[THE DATA]
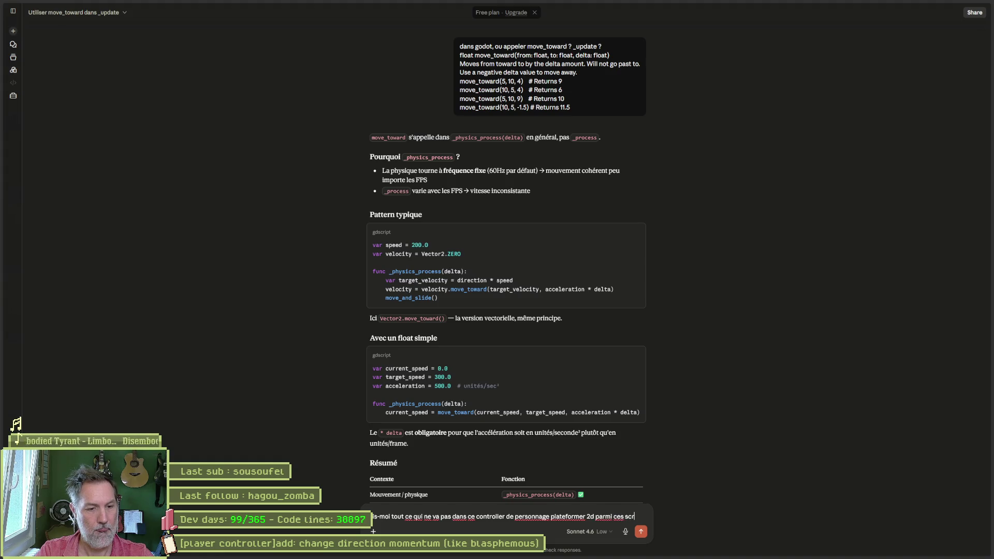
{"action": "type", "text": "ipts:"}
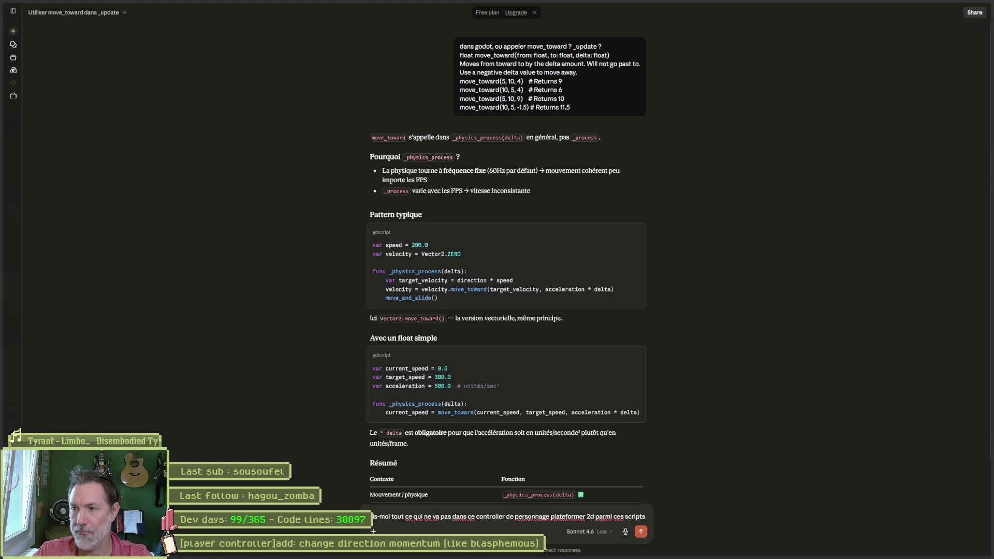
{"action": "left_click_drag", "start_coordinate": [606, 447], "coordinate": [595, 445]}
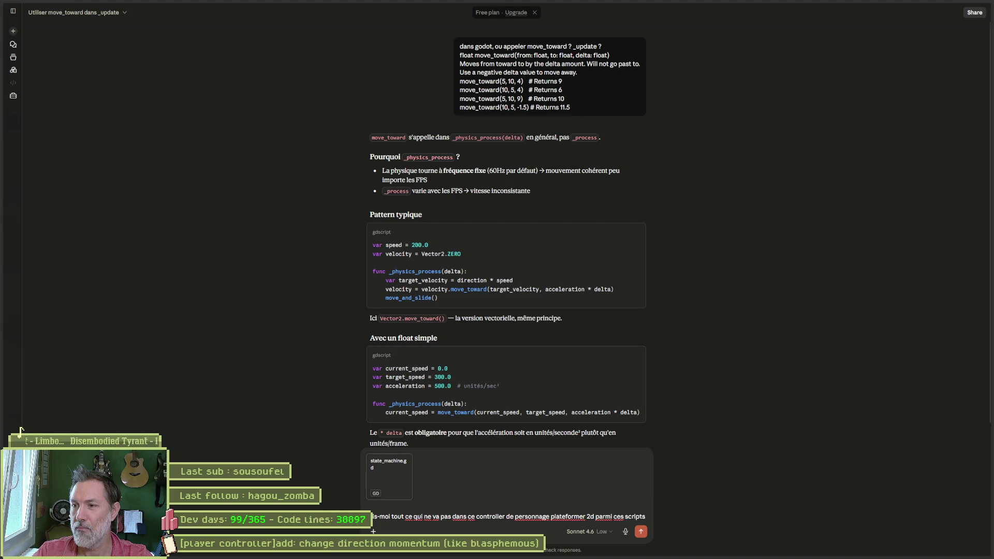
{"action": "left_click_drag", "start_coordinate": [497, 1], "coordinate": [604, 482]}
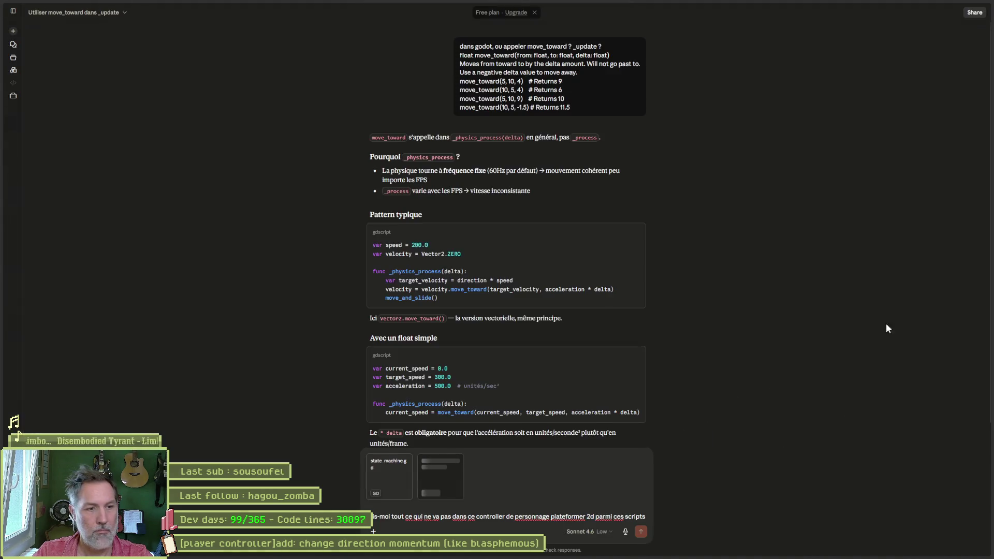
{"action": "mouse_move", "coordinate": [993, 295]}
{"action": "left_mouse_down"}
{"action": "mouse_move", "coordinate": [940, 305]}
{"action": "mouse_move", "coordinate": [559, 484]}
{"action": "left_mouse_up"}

[ASSIGNED TASK]
Copy the entire listing exactly but skip the pictures.

[EXPECTED OUTPUT]
{"action": "type", "text": "ipts:"}
{"action": "left_click_drag", "start_coordinate": [606, 447], "coordinate": [595, 445]}
{"action": "left_click_drag", "start_coordinate": [497, 1], "coordinate": [604, 482]}
{"action": "mouse_move", "coordinate": [993, 295]}
{"action": "left_mouse_down"}
{"action": "mouse_move", "coordinate": [940, 305]}
{"action": "mouse_move", "coordinate": [559, 484]}
{"action": "left_mouse_up"}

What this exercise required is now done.